Chart interpretation exercises:
────────

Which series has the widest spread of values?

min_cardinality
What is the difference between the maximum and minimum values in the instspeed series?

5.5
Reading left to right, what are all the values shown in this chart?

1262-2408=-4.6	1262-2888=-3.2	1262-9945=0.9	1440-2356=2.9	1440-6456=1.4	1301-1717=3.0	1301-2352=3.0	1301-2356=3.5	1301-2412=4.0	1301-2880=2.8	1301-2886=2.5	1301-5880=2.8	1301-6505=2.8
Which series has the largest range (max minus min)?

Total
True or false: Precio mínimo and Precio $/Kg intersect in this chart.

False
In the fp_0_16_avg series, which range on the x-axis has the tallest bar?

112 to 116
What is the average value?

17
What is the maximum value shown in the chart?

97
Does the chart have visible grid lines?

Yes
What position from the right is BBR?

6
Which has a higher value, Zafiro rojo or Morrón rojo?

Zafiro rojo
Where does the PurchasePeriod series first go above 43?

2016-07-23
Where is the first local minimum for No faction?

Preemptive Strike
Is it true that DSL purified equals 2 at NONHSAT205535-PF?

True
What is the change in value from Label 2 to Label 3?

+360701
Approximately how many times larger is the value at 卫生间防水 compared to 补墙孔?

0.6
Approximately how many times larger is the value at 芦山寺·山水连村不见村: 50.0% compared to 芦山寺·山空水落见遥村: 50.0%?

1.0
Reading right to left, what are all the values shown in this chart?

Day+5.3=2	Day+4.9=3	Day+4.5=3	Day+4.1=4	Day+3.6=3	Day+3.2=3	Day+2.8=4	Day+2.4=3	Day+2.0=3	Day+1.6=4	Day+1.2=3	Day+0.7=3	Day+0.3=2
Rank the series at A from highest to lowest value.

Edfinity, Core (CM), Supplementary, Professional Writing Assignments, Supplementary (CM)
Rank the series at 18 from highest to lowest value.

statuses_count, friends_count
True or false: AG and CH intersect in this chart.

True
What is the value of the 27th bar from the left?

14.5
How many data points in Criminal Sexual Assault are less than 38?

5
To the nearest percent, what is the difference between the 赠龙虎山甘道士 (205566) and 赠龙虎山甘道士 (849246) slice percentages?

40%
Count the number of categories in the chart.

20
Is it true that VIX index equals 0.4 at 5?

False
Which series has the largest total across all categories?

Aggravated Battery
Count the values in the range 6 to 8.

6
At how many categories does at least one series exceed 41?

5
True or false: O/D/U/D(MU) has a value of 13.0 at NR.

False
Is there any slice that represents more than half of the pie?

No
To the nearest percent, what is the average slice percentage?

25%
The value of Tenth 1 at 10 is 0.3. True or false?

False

────────

▸ **TASK INSTRUCTIONS**
Lay out the data above as a JSON list of strings, with one string for each line and the blank lines left out.

▸ **TASK ANSWER**
[
  "Which series has the widest spread of values?",
  "min_cardinality",
  "What is the difference between the maximum and minimum values in the instspeed series?",
  "5.5",
  "Reading left to right, what are all the values shown in this chart?",
  "1262-2408=-4.6\t1262-2888=-3.2\t1262-9945=0.9\t1440-2356=2.9\t1440-6456=1.4\t1301-1717=3.0\t1301-2352=3.0\t1301-2356=3.5\t1301-2412=4.0\t1301-2880=2.8\t1301-2886=2.5\t1301-5880=2.8\t1301-6505=2.8",
  "Which series has the largest range (max minus min)?",
  "Total",
  "True or false: Precio mínimo and Precio $/Kg intersect in this chart.",
  "False",
  "In the fp_0_16_avg series, which range on the x-axis has the tallest bar?",
  "112 to 116",
  "What is the average value?",
  "17",
  "What is the maximum value shown in the chart?",
  "97",
  "Does the chart have visible grid lines?",
  "Yes",
  "What position from the right is BBR?",
  "6",
  "Which has a higher value, Zafiro rojo or Morrón rojo?",
  "Zafiro rojo",
  "Where does the PurchasePeriod series first go above 43?",
  "2016-07-23",
  "Where is the first local minimum for No faction?",
  "Preemptive Strike",
  "Is it true that DSL purified equals 2 at NONHSAT205535-PF?",
  "True",
  "What is the change in value from Label 2 to Label 3?",
  "+360701",
  "Approximately how many times larger is the value at 卫生间防水 compared to 补墙孔?",
  "0.6",
  "Approximately how many times larger is the value at 芦山寺·山水连村不见村: 50.0% compared to 芦山寺·山空水落见遥村: 50.0%?",
  "1.0",
  "Reading right to left, what are all the values shown in this chart?",
  "Day+5.3=2\tDay+4.9=3\tDay+4.5=3\tDay+4.1=4\tDay+3.6=3\tDay+3.2=3\tDay+2.8=4\tDay+2.4=3\tDay+2.0=3\tDay+1.6=4\tDay+1.2=3\tDay+0.7=3\tDay+0.3=2",
  "Rank the series at A from highest to lowest value.",
  "Edfinity, Core (CM), Supplementary, Professional Writing Assignments, Supplementary (CM)",
  "Rank the series at 18 from highest to lowest value.",
  "statuses_count, friends_count",
  "True or false: AG and CH intersect in this chart.",
  "True",
  "What is the value of the 27th bar from the left?",
  "14.5",
  "How many data points in Criminal Sexual Assault are less than 38?",
  "5",
  "To the nearest percent, what is the difference between the 赠龙虎山甘道士 (205566) and 赠龙虎山甘道士 (849246) slice percentages?",
  "40%",
  "Count the number of categories in the chart.",
  "20",
  "Is it true that VIX index equals 0.4 at 5?",
  "False",
  "Which series has the largest total across all categories?",
  "Aggravated Battery",
  "Count the values in the range 6 to 8.",
  "6",
  "At how many categories does at least one series exceed 41?",
  "5",
  "True or false: O/D/U/D(MU) has a value of 13.0 at NR.",
  "False",
  "Is there any slice that represents more than half of the pie?",
  "No",
  "To the nearest percent, what is the average slice percentage?",
  "25%",
  "The value of Tenth 1 at 10 is 0.3. True or false?",
  "False"
]